Just Keep Swimming: A Meditation on Endings
On May 12, 2017, I officially put a period at the end of a 21 year long sentence. I graduated from Clemson University with my Master of Arts in Communication, Technology, and Society. I’m not sure rightly sure how I feel about it. At once I am proud of myself for accomplishing my goals and somewhat dejected about no longer identifying as a student.
For the first time in the majority of my life, I will not be buying textbooks, back to school clothes and supplies, nor posting on various social media “back at it,” “another first day done,” or some other indicator that I’m back in school and the academic hustle has begun anew. August will not require me to share a “fun fact” with 15-22 strangers (I tell everyone I know Freaknik: The Musical by heart — and I do!). September will not bring tests I very lovingly call “the sacrificial exams” (because everyone has ONE they can bomb and still earn their “A”). No debating which class to skip for Homecoming festivities in October or taking an L for an earlier trip home for Thanksgiving. I won’t have to scribble frantic math into the corners of review sheets to calculate scores needed to maintain any GPA’s and will there be no silent crying in the library bathroom this December. I also will not feel the sweet release turning in that last paper. I am finally free. Free to do whatever I want to do. Whatever I want to do. This was an entirely new concept to me so what did I do? I went to the Georgia Aquarium.
I, a single African American young adult woman, drove to Atlanta and bought a ticket to see whales, manta-rays, giant grouper, and other marine life because I had graduated from the last leg of my academic career (at least for a very long while) and I deserved. I deserved to experience something different and exciting. I deserved to not have to think beyond the obvious and critically examine the majesty displayed before me. I deserved to do whatever I wanted to do. So naturally, I thought beyond the obvious and critically examined the majesty displayed before me because “reasons” (read: grad school). However, I must admit, I went on my aquatic adventure looking for answers.
Dear reader, I should let you know a digression is coming. I promise it will round back beautifully to the primary focus of this post. I’ve started doing a new thing in my life where I'm letting words use me instead of me using the words. I’m being brave enough to let messages within me find their way into life. Keep this in mind as I dive back into the meditation.

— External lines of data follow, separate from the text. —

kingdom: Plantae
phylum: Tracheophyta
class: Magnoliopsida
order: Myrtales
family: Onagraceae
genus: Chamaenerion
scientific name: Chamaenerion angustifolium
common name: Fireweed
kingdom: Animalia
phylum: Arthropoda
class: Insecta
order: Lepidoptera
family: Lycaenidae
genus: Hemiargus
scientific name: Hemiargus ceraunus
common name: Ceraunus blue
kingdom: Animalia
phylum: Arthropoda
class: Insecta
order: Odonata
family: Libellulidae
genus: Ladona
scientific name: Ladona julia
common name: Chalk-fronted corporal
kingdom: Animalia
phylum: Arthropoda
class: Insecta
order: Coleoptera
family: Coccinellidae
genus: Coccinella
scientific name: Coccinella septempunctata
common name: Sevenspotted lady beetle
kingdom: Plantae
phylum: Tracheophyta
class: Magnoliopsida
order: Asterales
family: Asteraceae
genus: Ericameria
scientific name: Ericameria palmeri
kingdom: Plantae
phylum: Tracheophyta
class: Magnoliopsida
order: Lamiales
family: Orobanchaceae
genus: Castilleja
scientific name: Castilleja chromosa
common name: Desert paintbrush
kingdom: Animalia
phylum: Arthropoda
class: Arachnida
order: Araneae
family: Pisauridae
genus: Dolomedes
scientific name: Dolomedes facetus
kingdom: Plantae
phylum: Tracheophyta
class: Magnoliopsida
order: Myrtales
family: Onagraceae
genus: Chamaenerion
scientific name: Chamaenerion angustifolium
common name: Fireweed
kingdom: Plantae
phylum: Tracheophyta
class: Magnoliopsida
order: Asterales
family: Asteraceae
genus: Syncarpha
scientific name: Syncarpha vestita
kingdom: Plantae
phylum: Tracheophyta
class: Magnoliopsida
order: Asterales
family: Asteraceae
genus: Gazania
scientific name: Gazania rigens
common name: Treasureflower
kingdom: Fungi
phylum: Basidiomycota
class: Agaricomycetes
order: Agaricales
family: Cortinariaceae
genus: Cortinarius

The words that want me to say them right now are that I knew I would spend my hour and a half inside this southeastern marine sanctuary working the wheels of my intelligence because that’s what I like to do. Being free to do whatever I want meant doing what I liked which is being deep in thought, making meaning, applying observation to practice. I knew if I stared into a living arena teeming with variety and color and narrative I would eventually not only find answers, I would find better questions to ask for the next time I wanted to test myself.
So what did the fish tell me? What did I learn from the sea mammals and cephalopods? They told me to calm down. That’s it. From watching them swim, float, wiggle, dive, and do that thing jellyfish do, I learned to just calm down and live my life. At each exhibit, every animal was going about their way and not a single one bumped into another, none seemed upset by the courses of others; everything was just fine. Maybe right now the currents are a bit choppy, but they’ll calm down. Sure, there might be a toddler tapping on your tank but their adult will remove them soon. Yes, there are literally tons of other fish (and sea mammals because we all know whales are heavy and have live births) around you, they're all doing their own thing and they are ok. The same is true for my land-lubbing life.
These were fairly simple revelations, but they were exactly what my unsure soul needed as I prepared to ride this new wave in life. These waters are uncharted to me. T’were my life an early earth illustration, cartographers would have drawn sea monsters in this space simply because they did not know what existed there and wanted to deter sailors from any potential danger.
But as I gazed into the vast blue scene, the newness became less daunting. Life is just about moving along. How you move is no better or worse than any other being. Everyone and everything is keeping their own course in the grand scheme. It all can be likened to an intricate dance, really, the way paths cross and diverge.
So here I am. Singing a sweet farewell to a very long period in my life as I sail into a new one. I, like Magellan (but without the mutiny in the Philippines), have set out into the potentially sea-monster infested waters. I have a general idea of how and where I am to go because of my reading, studying, partying, bathroom crying, and my various other achievements in these past two decades of schooling. I expect challenges as equally, if not more-so, than I do triumphs. The plan is to keep time with the tides and make sure to create my path and boldly go about my courses. Everything will be just fine. Also, I should probably learn how to swim.
Post Script: You, dear reader, have my deepest apologies for the nautical and oceanic puns and references. I simply could not help myself. I do hope you decide to join me again for another meditation. I cannot and will not promise this won’t happen again but they will be more so-fish-ticated.